New England Journal of Medicine
Vol. 159, pp. 2430-2436, November 4, 1999
A Prospective Study of New Infections With Herpes Simplex Virus Type 1 and Type 2: Chiron HSV Vaccine Study Group.
Langenberg AG, et al
Commentary by:
Keith Henry, MD
HIV/STD Clinic
St Paul Ramsey Health Department
St Paul, Minn
(Posted February 28, 2000)
Langenberg and colleagues presents a clinically important contribution to understanding of the natural history of herpes simplex infections among sexually active adults. The study population consisted of 2393 sexually active adults (1646 men) who were seronegative for herpes simplex type 2 (HSV-2) when enrolled in 1 of 2 similarly designed clinical trials to evaluate the efficacy of a candidate vaccine to prevent HSV-2 infection. Sixty-three percent of the study subjects were herpes simplex type 1 (HSV-1) seropositive.

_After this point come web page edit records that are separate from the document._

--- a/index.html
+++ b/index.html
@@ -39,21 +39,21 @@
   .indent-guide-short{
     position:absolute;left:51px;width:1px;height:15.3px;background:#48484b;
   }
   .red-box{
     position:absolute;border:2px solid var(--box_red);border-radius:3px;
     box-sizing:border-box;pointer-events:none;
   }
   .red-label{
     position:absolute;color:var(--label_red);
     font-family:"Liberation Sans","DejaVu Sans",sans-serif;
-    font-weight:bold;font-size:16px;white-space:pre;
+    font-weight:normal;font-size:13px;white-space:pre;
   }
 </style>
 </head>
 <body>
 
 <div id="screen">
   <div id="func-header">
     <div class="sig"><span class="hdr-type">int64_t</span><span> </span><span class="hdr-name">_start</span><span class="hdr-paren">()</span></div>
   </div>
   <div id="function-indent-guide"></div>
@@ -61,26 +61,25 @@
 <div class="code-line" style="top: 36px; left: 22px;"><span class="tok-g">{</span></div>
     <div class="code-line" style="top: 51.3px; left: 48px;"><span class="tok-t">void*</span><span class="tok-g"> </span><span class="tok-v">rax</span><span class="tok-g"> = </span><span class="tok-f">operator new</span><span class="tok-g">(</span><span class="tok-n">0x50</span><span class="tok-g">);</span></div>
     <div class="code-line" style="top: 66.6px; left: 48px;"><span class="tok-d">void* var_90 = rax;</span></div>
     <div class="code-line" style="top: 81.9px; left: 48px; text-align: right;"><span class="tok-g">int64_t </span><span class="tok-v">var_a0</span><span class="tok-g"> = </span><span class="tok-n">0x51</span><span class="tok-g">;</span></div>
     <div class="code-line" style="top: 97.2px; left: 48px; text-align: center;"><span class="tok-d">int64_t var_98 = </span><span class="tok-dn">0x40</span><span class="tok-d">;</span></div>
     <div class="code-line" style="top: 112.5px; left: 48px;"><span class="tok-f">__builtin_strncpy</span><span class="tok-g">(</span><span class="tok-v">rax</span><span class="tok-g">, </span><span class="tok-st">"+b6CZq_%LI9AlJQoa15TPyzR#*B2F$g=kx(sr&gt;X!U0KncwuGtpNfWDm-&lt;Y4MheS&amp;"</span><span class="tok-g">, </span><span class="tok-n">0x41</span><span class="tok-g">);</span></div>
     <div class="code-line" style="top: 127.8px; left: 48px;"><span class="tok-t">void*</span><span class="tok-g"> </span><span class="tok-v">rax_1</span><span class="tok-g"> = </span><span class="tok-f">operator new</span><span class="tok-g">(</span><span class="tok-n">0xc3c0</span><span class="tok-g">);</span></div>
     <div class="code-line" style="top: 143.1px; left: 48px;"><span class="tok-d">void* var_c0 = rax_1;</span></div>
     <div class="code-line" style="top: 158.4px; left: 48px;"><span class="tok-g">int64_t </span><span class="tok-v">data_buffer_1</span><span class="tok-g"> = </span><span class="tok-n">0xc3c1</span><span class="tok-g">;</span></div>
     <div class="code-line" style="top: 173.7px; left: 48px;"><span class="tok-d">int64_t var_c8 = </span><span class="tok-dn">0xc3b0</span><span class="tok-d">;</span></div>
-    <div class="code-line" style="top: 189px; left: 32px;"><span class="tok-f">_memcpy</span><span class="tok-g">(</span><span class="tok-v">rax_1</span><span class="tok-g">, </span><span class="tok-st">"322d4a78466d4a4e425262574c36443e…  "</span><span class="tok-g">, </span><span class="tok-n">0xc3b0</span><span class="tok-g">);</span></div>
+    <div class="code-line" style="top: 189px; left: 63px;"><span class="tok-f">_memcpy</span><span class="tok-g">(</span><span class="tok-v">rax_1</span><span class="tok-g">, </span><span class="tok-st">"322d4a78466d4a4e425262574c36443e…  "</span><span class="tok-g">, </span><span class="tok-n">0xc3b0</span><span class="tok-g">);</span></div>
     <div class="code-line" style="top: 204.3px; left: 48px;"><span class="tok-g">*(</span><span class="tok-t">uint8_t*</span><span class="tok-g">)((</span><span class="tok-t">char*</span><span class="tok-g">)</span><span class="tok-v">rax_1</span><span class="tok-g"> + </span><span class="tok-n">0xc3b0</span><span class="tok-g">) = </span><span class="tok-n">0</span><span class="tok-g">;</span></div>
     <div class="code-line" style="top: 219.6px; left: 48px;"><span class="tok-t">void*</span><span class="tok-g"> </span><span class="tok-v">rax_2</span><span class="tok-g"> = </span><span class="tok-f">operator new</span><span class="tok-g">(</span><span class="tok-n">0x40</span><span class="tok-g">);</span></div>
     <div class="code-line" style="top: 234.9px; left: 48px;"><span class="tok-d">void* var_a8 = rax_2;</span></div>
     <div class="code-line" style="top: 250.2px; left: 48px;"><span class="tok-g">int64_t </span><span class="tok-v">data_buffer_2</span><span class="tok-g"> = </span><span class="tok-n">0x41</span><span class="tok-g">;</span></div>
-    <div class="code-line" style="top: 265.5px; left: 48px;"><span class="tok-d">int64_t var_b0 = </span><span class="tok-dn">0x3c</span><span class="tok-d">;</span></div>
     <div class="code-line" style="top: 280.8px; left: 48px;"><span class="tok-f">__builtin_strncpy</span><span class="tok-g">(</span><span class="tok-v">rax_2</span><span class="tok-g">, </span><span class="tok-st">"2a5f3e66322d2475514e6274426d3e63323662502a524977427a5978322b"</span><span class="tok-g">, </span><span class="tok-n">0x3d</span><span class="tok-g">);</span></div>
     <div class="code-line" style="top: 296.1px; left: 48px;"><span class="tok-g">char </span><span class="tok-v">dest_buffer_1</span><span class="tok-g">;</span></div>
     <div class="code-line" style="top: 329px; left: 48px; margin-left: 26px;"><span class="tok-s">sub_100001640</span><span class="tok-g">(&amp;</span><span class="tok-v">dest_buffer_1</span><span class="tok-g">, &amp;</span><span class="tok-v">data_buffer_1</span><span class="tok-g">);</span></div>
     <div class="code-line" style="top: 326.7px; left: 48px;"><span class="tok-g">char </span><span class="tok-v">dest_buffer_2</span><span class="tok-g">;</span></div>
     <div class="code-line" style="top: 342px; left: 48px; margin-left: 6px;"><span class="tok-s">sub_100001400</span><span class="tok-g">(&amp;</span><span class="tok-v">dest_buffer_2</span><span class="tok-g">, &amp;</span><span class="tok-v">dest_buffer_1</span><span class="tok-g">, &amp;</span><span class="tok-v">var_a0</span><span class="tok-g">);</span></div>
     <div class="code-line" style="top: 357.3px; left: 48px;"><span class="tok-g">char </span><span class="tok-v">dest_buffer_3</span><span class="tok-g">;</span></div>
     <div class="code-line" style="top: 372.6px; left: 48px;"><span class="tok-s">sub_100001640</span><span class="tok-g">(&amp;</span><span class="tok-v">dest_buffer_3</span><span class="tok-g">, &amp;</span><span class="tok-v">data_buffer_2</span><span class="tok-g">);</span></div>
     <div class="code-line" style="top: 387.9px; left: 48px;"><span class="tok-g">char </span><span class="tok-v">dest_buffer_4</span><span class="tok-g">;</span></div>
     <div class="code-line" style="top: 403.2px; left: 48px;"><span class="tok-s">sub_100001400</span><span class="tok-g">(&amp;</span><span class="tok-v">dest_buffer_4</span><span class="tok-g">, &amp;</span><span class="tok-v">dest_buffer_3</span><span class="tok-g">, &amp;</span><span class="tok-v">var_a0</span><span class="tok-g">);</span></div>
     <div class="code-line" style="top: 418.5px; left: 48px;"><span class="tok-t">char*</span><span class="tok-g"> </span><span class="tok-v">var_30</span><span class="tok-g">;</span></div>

The candidate vaccine demonstrated no efficacy, (1) so assignment to either vaccine arm of the studies would have had little influence on the rate of new cases of herpes infection. There were 19 new HSV-1 infections and 155 new HSV-2 infections (rates of infection, 1.6 and 5.1 per 100 person-years, respectively). The rates of new genital and oropharyngeal HSV-1 infections were equivalent.

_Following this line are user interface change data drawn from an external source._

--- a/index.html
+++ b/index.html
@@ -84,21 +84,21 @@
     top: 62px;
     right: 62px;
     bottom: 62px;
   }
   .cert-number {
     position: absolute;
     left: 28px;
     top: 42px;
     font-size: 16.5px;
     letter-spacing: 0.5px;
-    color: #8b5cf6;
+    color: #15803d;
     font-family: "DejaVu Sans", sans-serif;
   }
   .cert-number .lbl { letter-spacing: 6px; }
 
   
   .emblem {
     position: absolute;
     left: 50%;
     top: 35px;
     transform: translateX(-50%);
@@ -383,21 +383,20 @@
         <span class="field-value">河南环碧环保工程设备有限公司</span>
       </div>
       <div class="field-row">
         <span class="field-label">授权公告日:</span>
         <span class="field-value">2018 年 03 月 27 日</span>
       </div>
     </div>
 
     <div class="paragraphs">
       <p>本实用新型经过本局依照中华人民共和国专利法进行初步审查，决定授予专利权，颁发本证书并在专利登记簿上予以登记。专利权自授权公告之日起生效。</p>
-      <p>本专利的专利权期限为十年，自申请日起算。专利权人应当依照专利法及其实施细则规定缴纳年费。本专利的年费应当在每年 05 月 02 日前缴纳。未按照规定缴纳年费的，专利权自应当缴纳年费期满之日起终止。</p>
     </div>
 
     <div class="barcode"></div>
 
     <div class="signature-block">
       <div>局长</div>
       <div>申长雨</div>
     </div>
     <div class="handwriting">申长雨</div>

Noteworthy findings in the study included that only 37% of the new HSV-2 infections were symptomatic, with 82% of those cases correctly diagnosed at presentation. Ninety-eight persons had asymptomatic HSV-2 infection; 85 of these individuals were prospectively followed and 13 (15%) had genital lesions at some point during follow-up. The rate of HSV-2 infection was higher in women, as was symptomatic infection. Prior HSV-1 infection did not influence the rate of new HSV-2 infection, but was related to a lower rate of symptomatic HSV-2 infection. This observation supports the view that exposure to natural or vaccine-related HSV antigens may have little effect on new HSV-2 infections, but could influence the subsequent clinical course.
Several other clinically relevant outcomes deserve mention. Staff at the study sites were experienced clinicians, yet genital HSV infections were often misdiagnosed. Thirteen percent of new, symptomatic HSV-2 infections were atypical prompting initial diagnoses of cystitis, urethritis, cervicitis, or meningitis. The positive predictive value of a clinical diagnosis of genital herpes was 81%, while the sensitivity for diagnosing HSV-2 infections was only 39%. Another important observation was that shedding from the genital tract is common among asymptomatic HSV-2 infected persons. (2) Overall, the results of this study document the high rate of new, asymptomatic HSV-2 infections and the potential merit of type-specific herpes virus testing.
References
1. Corey L, Langenberg AGM, Ashley R, et al. Recombinant glycoprotein vaccine for the prevention of genital HSV-2 infection: two randomized controlled trials. JAMA. 1999;282:3331-340. Abstract available at:JAMA Web site.
2. Wald A, Zeh J, Selke S, Ashley RL, Corey L. Virologic characteristics of subclinical and symptomatic genital herpes infection. N Engl J Med. 1995;333:770-775.